Mais le récit du président s’oppose à celui de CG qui rappelle les liens logiques « j’avais une
femme pour qui j’ai volé » repris par « j’avais un enfant pour qui j’ai volé ». On notera que le
président omet de parler de l’enfant. Ce refus de considérer les causes, au profit d’une simple
détermination, est repris par les questions que pose CG à la fin de l’extrait. « Je suis un voleur et un
assassin. J’ai volé et tué. Mais pourquoi ai-je volé? pourquoi ai-je tué? ». Ce mouvement final met
l’accent sur les causes, et la responsabilité de la société. On se souvient au début du récit du
commentaire du narrateur: « on va voir ce que la société en a fait ».
La thèse de VH est donc claire: le crime ne peut-être nié, mais il faut considérer la cause - ici la
faim et le harcèlement moral - car seules ces considérations pourront permettre d’enrayer le crime.
C’est le refus de la fatalité - de penser que certains hommes sont mauvais, enclins à gravir l’échelon
des crimes - au profit de la responsabilité de la société. L’efficacité argumentative du passage repose
d’abord sur la force rhétorique du discours de CG - concision, asyndète, insistance, répétition- sur le
discret pathétique attaché à sa condition et au fait qu’il est présenté comme un héros charismatique,
mais aussi sur les commentaires du narrateur qui viennent redoubler le propos de CG, et l’opposition
entre son discours à lui le criminel et celui du président du tribunal.
Questions possibles: Que veut montrer VH et comment? / En quoi est-ce une argumentation efficace?
/Etudiez la critique de la justice dans cet extrait / En quoi cet extrait est-il polémique?/ Argumentation
directe ou indirecte?
Madame Potter-Daniau – année scolaire 2014-2015
Première
– Le caractère expéditif de la justice
Le texte met aussi en valeur le caractère expéditif de la justice. Déjà, dans le discours de CG,
la parataxe (pas de subordination ni de coordination) et les asyndètes (pas de connecteurs logiques)
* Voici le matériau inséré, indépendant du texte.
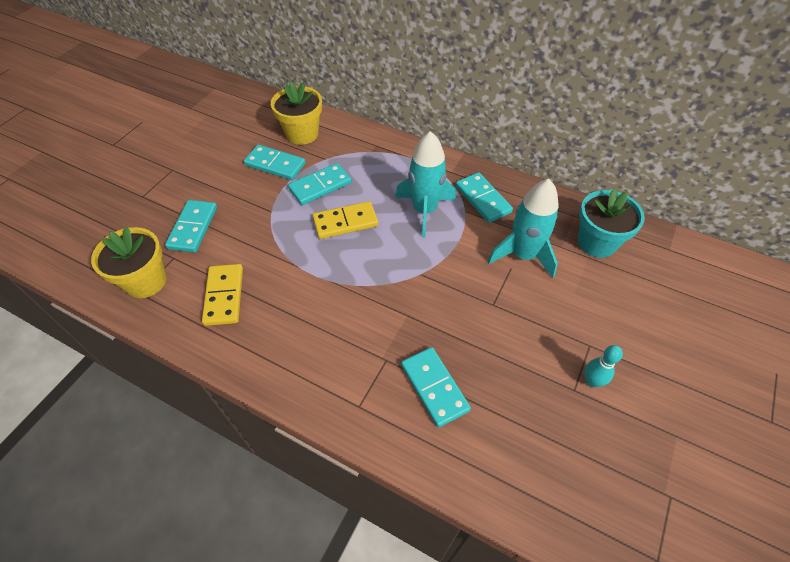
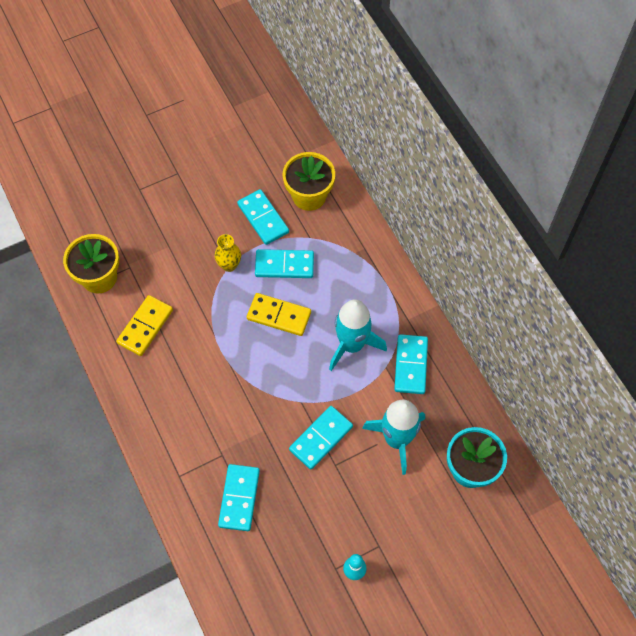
camera: 35 degrees right, 10 degrees up
turquoise domino [165,200,217,252] -> turquoise domino moved to [289,406,353,470]
none -> yellow vase [215,234,241,272]

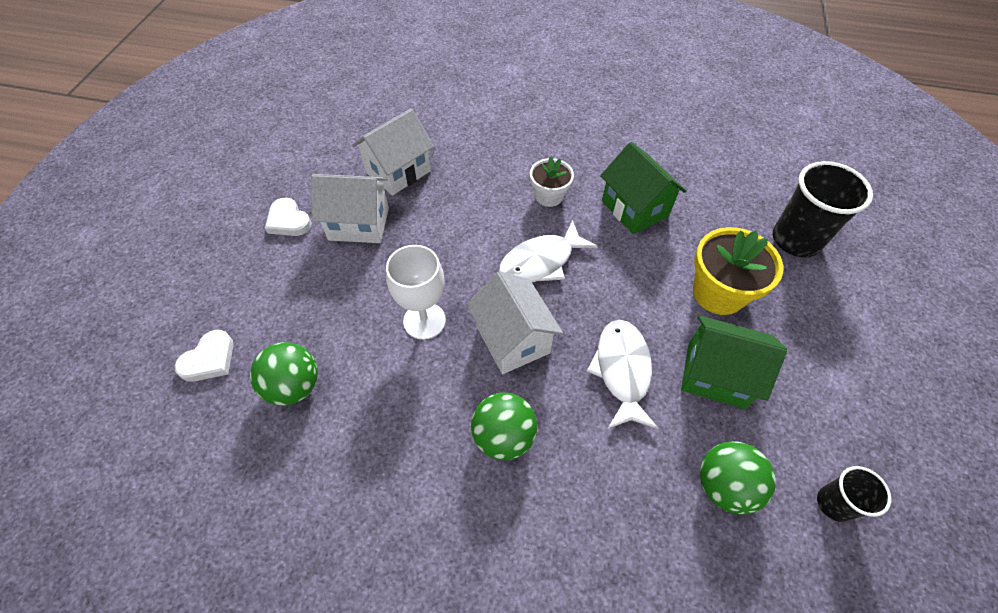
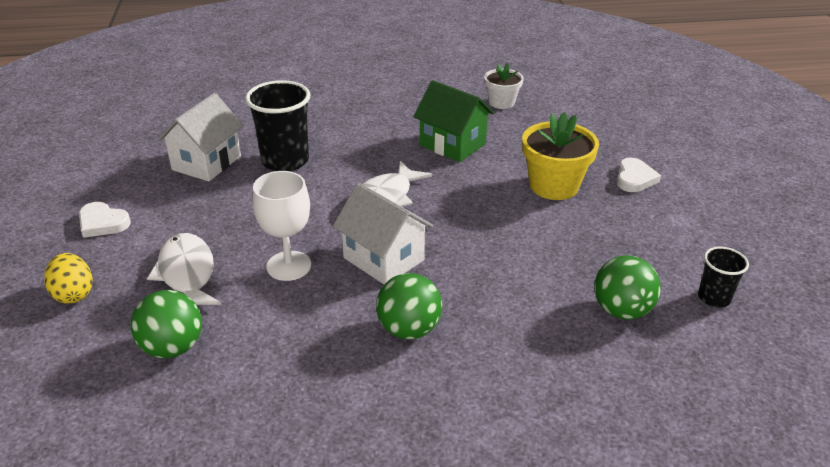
camera: 20 degrees left, 20 degrees down
white heart [175,330,234,382] -> white heart moved to [617,158,661,192]
white house [311,174,389,243] -> none
white flower pot [530,157,574,207] -> white flower pot moved to [484,63,524,109]
white fish [586,320,658,429] -> white fish moved to [147,233,221,305]
green house [681,315,787,409] -> none
black cup [773,161,873,257] -> black cup moved to [245,80,310,171]
none -> yellow egg [44,253,93,304]

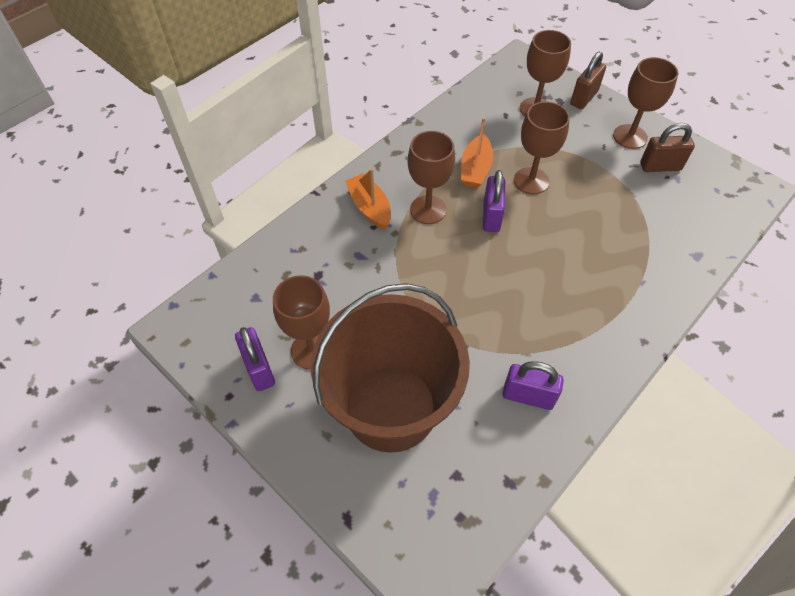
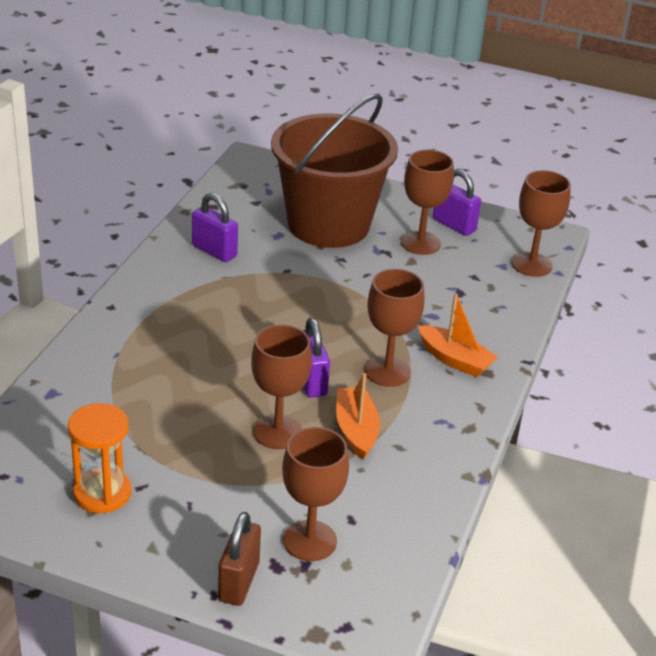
camera: 155 degrees right, 20 degrees down
purple padlock [503,361,564,410] -> purple padlock turned 45 degrees clockwise [192,193,238,262]
brown goblet [613,57,678,149] -> brown goblet moved to [512,170,571,277]
brown padlock [640,123,695,172] -> orange hourglass [68,403,131,513]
mettent en valeur le caractère automatique de la justice « je le tue, j’ai été provoqué, vous me faites
grâce, vous m’envoyez aux galères » et ensuite « Je suis un monstre, j’ai tué cet homme, je n’ai pas été
provoqué, vous me coupez la tête. » Le verbe à l’impératif qui clôt le discours « Faites! », donne le
sentiment que l’exécution pourrait suivre le jugement très rapidement.
Ensuite, le caractère expéditif du procès est aussi mis en avant par l’opposition entre le
discours de CG, rapporté directement et commenté élogieusement, et le discours du président,
narrativisé, et présenté avec un trait d’ironie cinglante « Le président fit son résumé impartial et
lumineux ». Les phrases deviennent nominales « Une vilaine vie. Un monstre en effet. », ce qui
montre l’absence de nuance de son propos.
Enfin, le narrateur insiste sur la brièveté des délibérations « après un quart d’heure de
délibération », et sur la composition du jury « des douze champenois qu’on appelait messieurs les
jurés », on peut s’interroger sur ce commentaire: est-ce une critique du jury?